Japan moves to rein in soaring yen

City A.M. Reporter
Japan sold the yen for the second time in less than three months after it hit another record high against the dollar, saying it intervened to counter speculative moves that were hurting the economy.

Finance Minister Jun Azumi said Tokyo had stepped into the market and would continue to intervene until it was satisfied with the results.

Tokyo's latest foray into currency markets followed weeks of warnings that its patience with the yen's strength was wearing thin, and came just days before the Group of 20 leaders' summit in Cannes, France.

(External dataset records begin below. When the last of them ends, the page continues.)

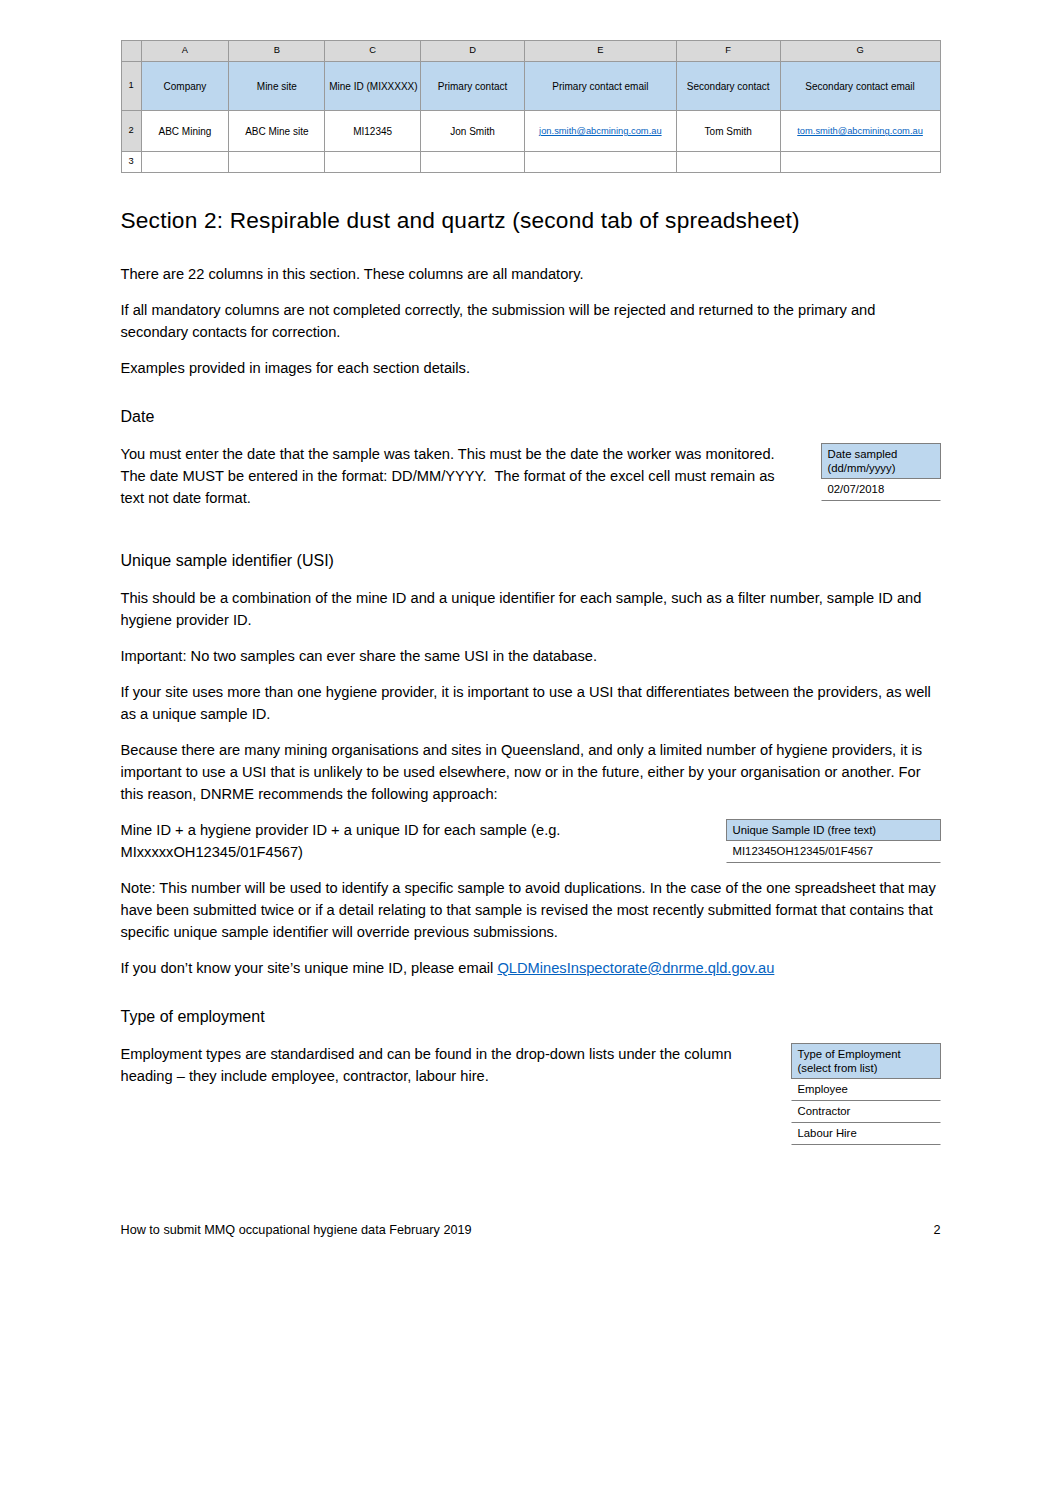| | A | B | C | D | E | F | G |
| 1 | Company | Mine site | Mine ID (MIXXXXX) | Primary contact | Primary contact email | Secondary contact | Secondary contact email |
| 2 | ABC Mining | ABC Mine site | MI12345 | Jon Smith | jon.smith@abcmining.com.au | Tom Smith | tom.smith@abcmining.com.au |
| 3 | | | | | | | |
Section 2: Respirable dust and quartz (second tab of spreadsheet)
There are 22 columns in this section. These columns are all mandatory.
If all mandatory columns are not completed correctly, the submission will be rejected and returned to the primary and secondary contacts for correction.
Examples provided in images for each section details.
Date
Date sampled
(dd/mm/yyyy)
02/07/2018
You must enter the date that the sample was taken. This must be the date the worker was monitored.
The date MUST be entered in the format: DD/MM/YYYY. The format of the excel cell must remain as text not date format.
Unique sample identifier (USI)
This should be a combination of the mine ID and a unique identifier for each sample, such as a filter number, sample ID and hygiene provider ID.
Important: No two samples can ever share the same USI in the database.
If your site uses more than one hygiene provider, it is important to use a USI that differentiates between the providers, as well as a unique sample ID.
Because there are many mining organisations and sites in Queensland, and only a limited number of hygiene providers, it is important to use a USI that is unlikely to be used elsewhere, now or in the future, either by your organisation or another. For this reason, DNRME recommends the following approach:
Unique Sample ID (free text)
MI12345OH12345/01F4567
Mine ID + a hygiene provider ID + a unique ID for each sample (e.g. MIxxxxxOH12345/01F4567)
Note: This number will be used to identify a specific sample to avoid duplications. In the case of the one spreadsheet that may have been submitted twice or if a detail relating to that sample is revised the most recently submitted format that contains that specific unique sample identifier will override previous submissions.
If you don’t know your site’s unique mine ID, please email QLDMinesInspectorate@dnrme.qld.gov.au
Type of employment
Type of Employment
(select from list)
Employee
Contractor
Labour Hire
Employment types are standardised and can be found in the drop-down lists under the column heading – they include employee, contractor, labour hire.
How to submit MMQ occupational hygiene data February 2019
2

The summit will focus on Europe's efforts to contain its sovereign debt crisis and avoid a repeat of the financial shock that roiled markets after the Lehman Brothers collapse in 2008.

But Tokyo is keen to win G20 understanding that a strong yen is one challenge too many for an economy grappling with a nuclear crisis, a $250bn (£156bn) rebuilding effort from a March earthquake and tsunami and ballooning public debt.

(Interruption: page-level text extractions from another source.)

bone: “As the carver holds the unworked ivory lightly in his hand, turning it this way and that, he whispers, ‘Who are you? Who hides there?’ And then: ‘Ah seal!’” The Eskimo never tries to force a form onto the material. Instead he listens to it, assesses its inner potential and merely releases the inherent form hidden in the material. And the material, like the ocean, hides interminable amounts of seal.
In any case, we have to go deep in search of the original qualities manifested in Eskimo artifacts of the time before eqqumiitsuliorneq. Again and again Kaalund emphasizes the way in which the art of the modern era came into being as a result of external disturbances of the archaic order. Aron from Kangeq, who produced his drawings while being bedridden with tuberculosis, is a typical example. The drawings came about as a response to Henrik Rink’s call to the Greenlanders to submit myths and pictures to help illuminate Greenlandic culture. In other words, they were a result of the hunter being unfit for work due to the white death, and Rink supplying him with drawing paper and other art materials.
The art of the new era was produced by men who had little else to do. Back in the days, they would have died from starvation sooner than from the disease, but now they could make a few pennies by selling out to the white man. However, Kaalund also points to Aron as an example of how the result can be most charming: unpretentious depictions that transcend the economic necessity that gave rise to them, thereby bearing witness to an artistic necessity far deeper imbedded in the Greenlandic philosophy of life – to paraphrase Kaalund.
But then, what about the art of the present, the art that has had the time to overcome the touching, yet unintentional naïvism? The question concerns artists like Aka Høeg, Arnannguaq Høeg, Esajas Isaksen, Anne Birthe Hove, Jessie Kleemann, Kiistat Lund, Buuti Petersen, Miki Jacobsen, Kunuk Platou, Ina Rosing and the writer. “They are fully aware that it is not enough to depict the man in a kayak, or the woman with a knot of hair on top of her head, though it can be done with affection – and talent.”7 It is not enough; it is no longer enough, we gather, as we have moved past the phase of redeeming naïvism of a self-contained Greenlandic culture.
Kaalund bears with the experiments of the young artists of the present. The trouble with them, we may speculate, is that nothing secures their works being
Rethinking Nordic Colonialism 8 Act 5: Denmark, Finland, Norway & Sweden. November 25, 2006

Japan also argues that the yen is sought by investors worried by the euro zone debt crisis and stuttering US growth and the demand has nothing to do with the fragile health of the Japanese economy.

The dollar vaulted more than 4 percent past 79 yen, from around 75.65 yen, after Tokyo began selling its currency. The dollar had touched a record low of 75.31 yen earlier on Monday.

"I have repeatedly said that we would take decisive steps against speculative moves in the market," Azumi told a news conference. "Unfortunately it (the market) has not reflected our economic fundamentals at all."